START DATA PROVIDED

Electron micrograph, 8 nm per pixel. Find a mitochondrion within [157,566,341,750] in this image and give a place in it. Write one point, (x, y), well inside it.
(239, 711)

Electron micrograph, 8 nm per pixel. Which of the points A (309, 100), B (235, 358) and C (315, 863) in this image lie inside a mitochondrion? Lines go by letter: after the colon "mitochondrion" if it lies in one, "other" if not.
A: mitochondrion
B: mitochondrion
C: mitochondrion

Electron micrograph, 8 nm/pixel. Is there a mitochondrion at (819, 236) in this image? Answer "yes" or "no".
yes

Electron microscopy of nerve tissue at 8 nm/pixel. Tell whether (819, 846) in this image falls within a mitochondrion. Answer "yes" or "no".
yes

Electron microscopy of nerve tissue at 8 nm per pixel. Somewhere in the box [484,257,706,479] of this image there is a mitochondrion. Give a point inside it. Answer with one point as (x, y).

END DATA PROVIDED
START DATA PROVIDED

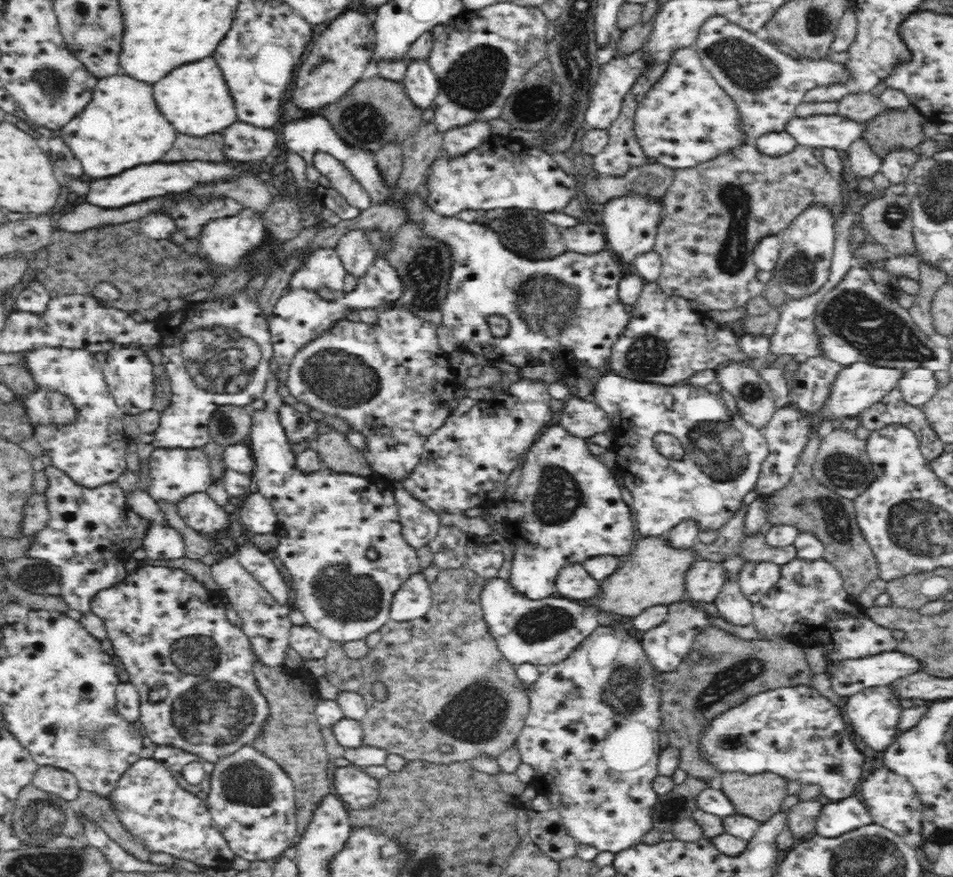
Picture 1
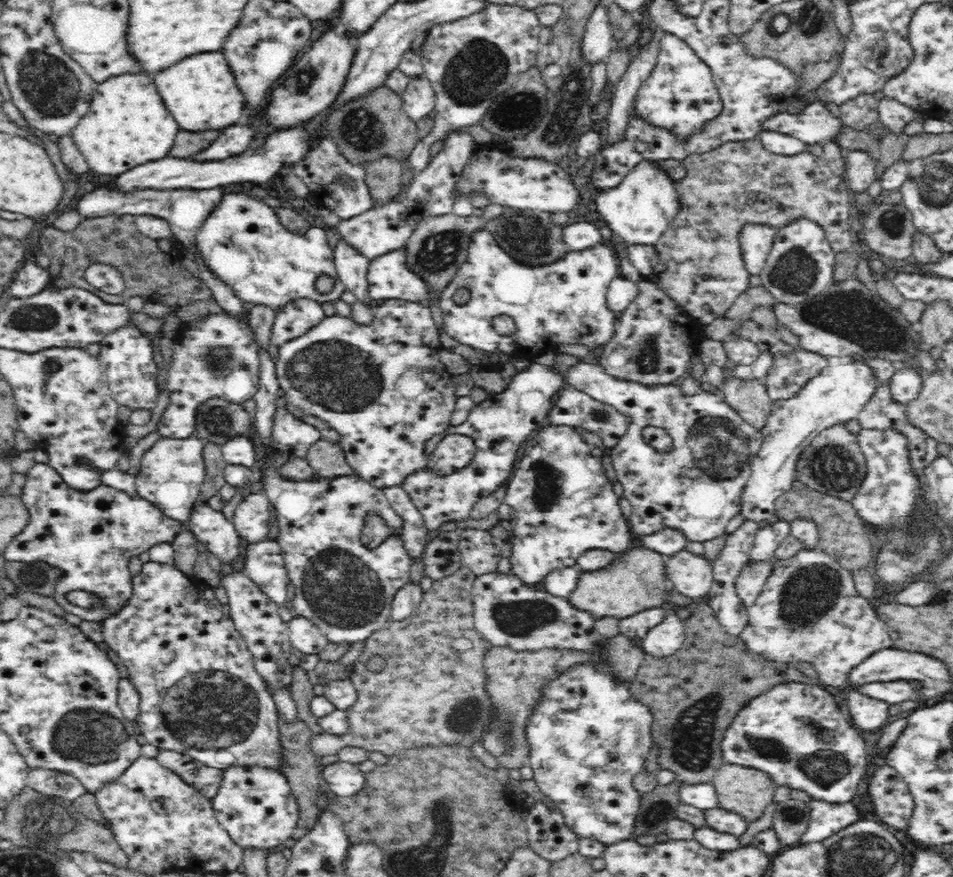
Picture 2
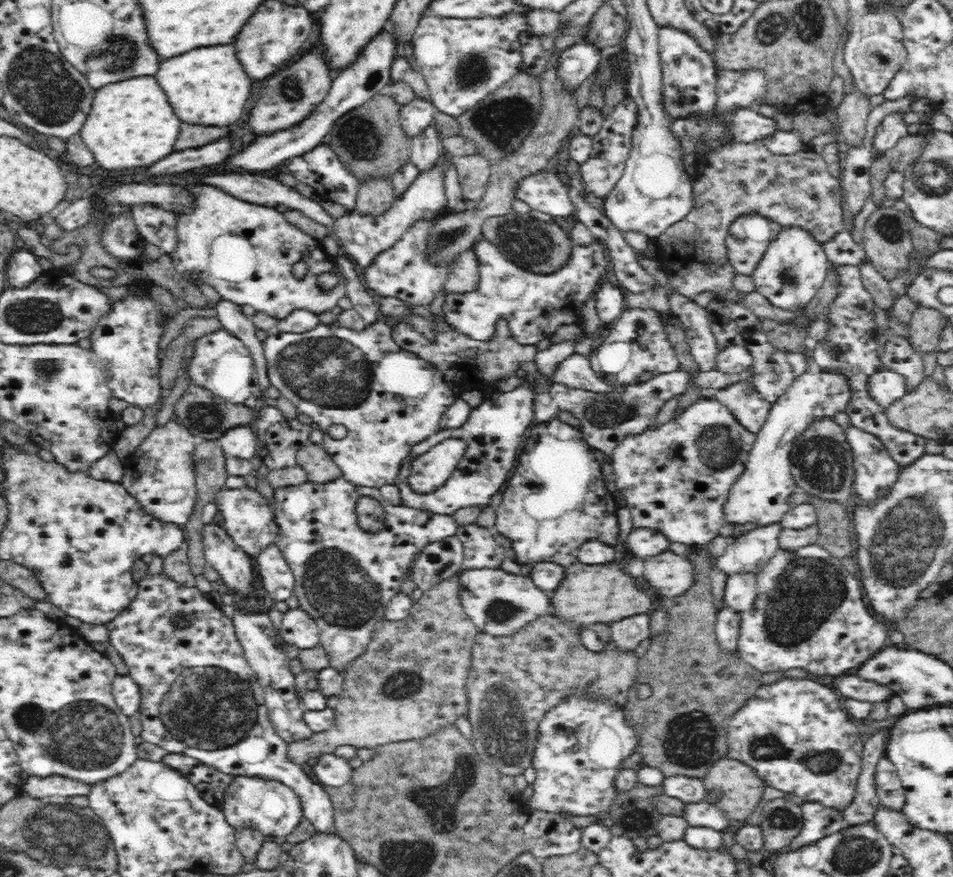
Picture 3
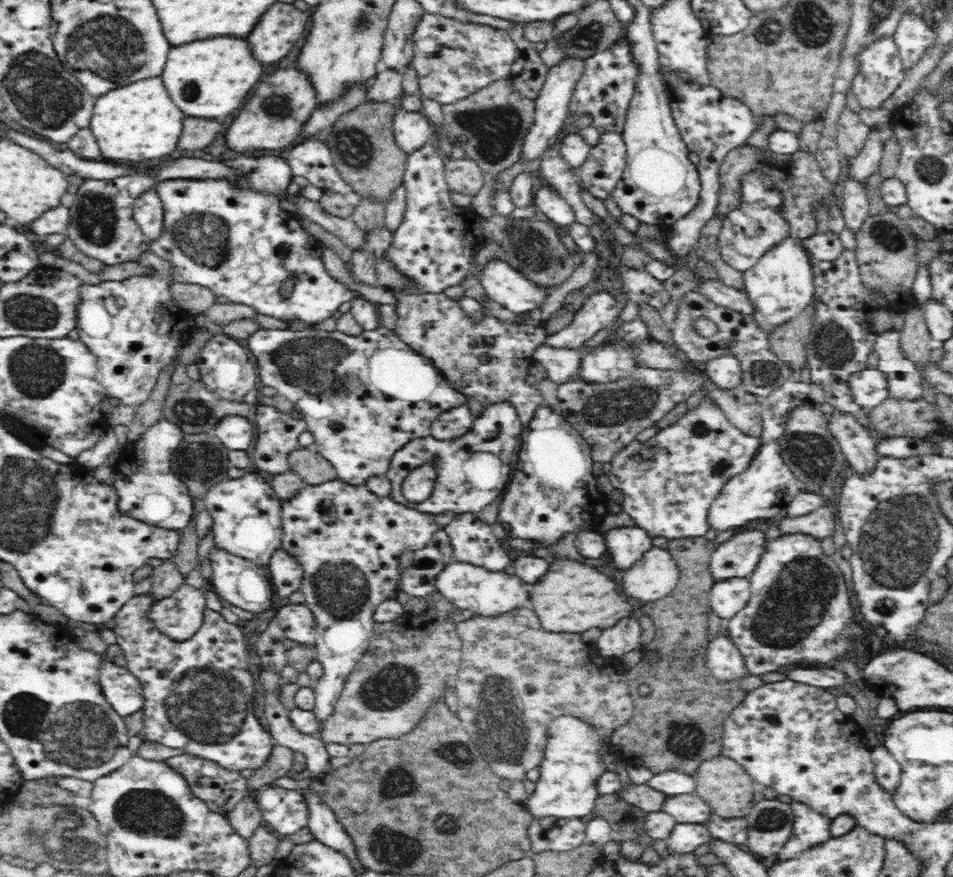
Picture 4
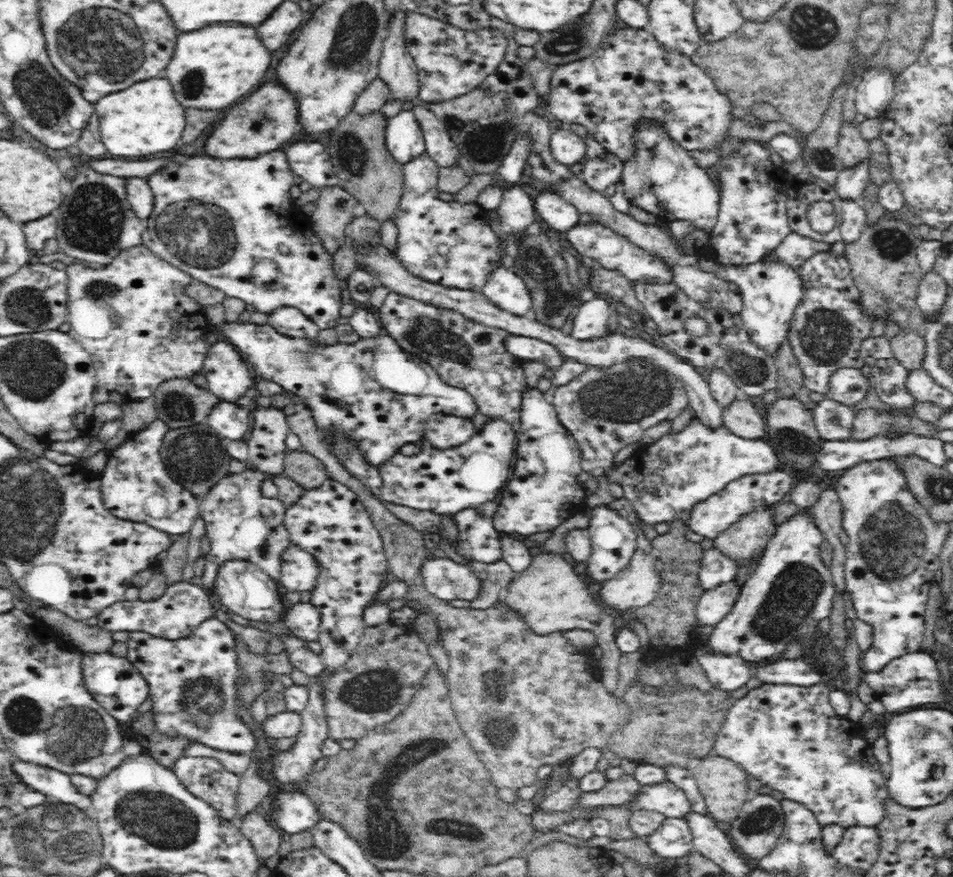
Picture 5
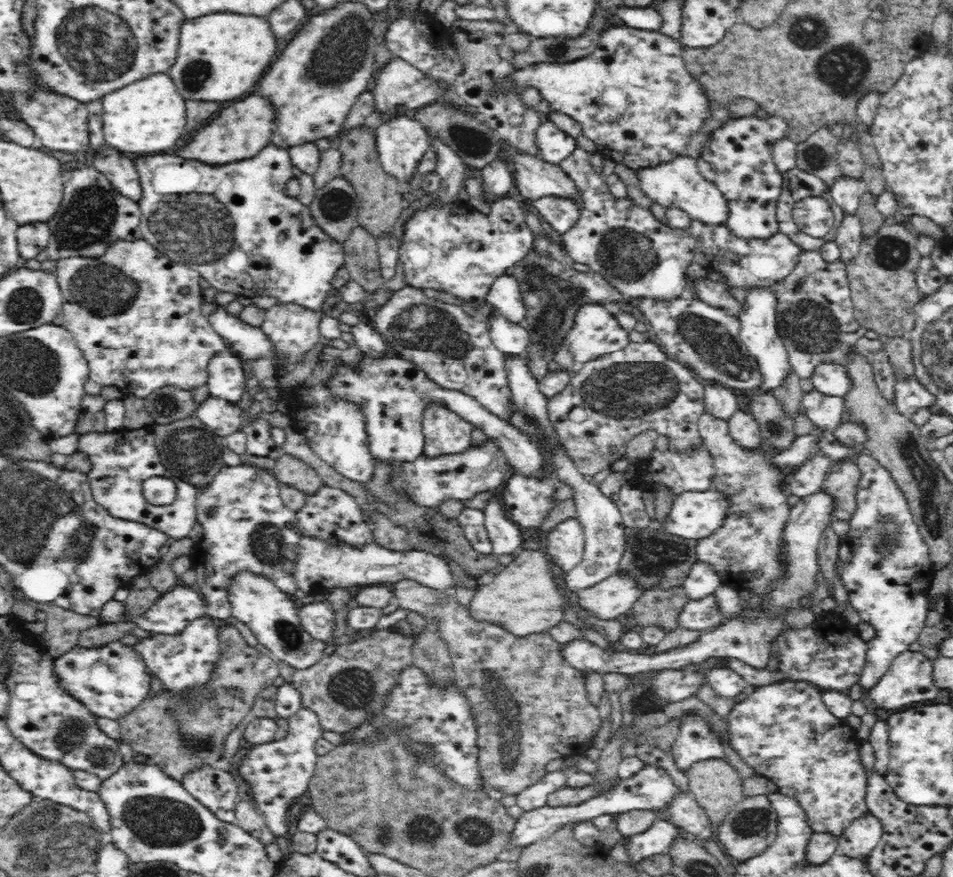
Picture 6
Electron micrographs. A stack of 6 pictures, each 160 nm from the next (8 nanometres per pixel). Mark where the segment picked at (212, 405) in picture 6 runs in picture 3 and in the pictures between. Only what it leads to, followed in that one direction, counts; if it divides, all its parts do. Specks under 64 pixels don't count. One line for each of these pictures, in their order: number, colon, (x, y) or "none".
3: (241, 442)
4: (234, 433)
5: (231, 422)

END DATA PROVIDED
START DATA PROVIDED

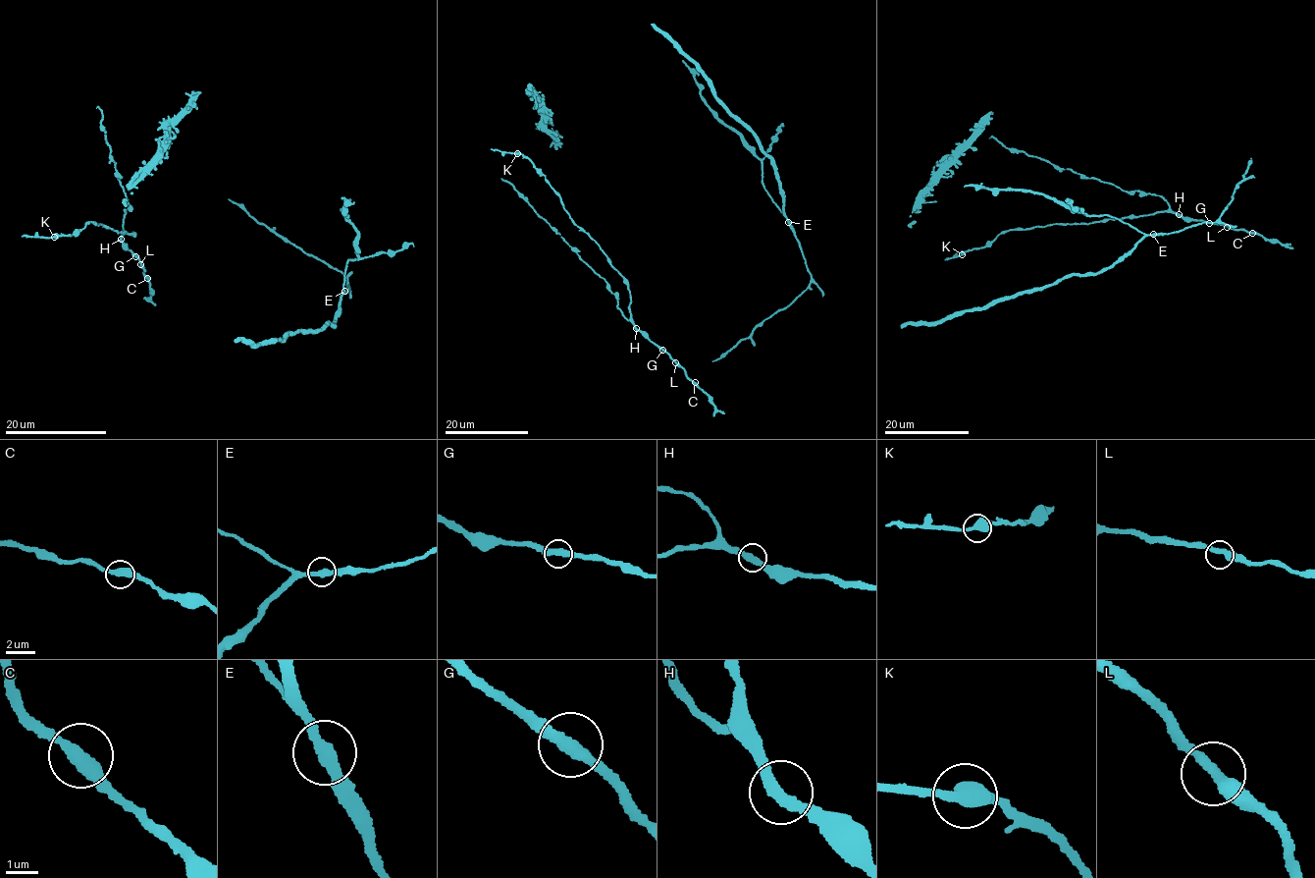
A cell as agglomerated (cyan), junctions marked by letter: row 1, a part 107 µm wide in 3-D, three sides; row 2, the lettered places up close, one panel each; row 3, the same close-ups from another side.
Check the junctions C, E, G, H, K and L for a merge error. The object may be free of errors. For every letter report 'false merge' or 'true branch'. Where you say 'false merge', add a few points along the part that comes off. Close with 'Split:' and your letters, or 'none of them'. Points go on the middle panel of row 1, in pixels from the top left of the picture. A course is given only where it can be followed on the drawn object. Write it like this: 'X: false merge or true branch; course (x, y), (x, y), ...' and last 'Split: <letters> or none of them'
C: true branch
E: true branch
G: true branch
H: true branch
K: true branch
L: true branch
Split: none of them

END DATA PROVIDED

• **TASK OBJECTIVE**
Wherever the line holding "Electron micrograph, 8 nm/pixel." falls in the entries above, copy exactly from it through the line holding "Electron microscopy of nerve tissue at 8 nm per", inclusive, and add nothing.

• **OUTPUT OF THE EXERCISE**
Electron micrograph, 8 nm/pixel. Is there a mitochondrion at (819, 236) in this image? Answer "yes" or "no".
yes

Electron microscopy of nerve tissue at 8 nm/pixel. Tell whether (819, 846) in this image falls within a mitochondrion. Answer "yes" or "no".
yes

Electron microscopy of nerve tissue at 8 nm per pixel. Somewhere in the box [484,257,706,479] of this image there is a mitochondrion. Give a point inside it. Answer with one point as (x, y).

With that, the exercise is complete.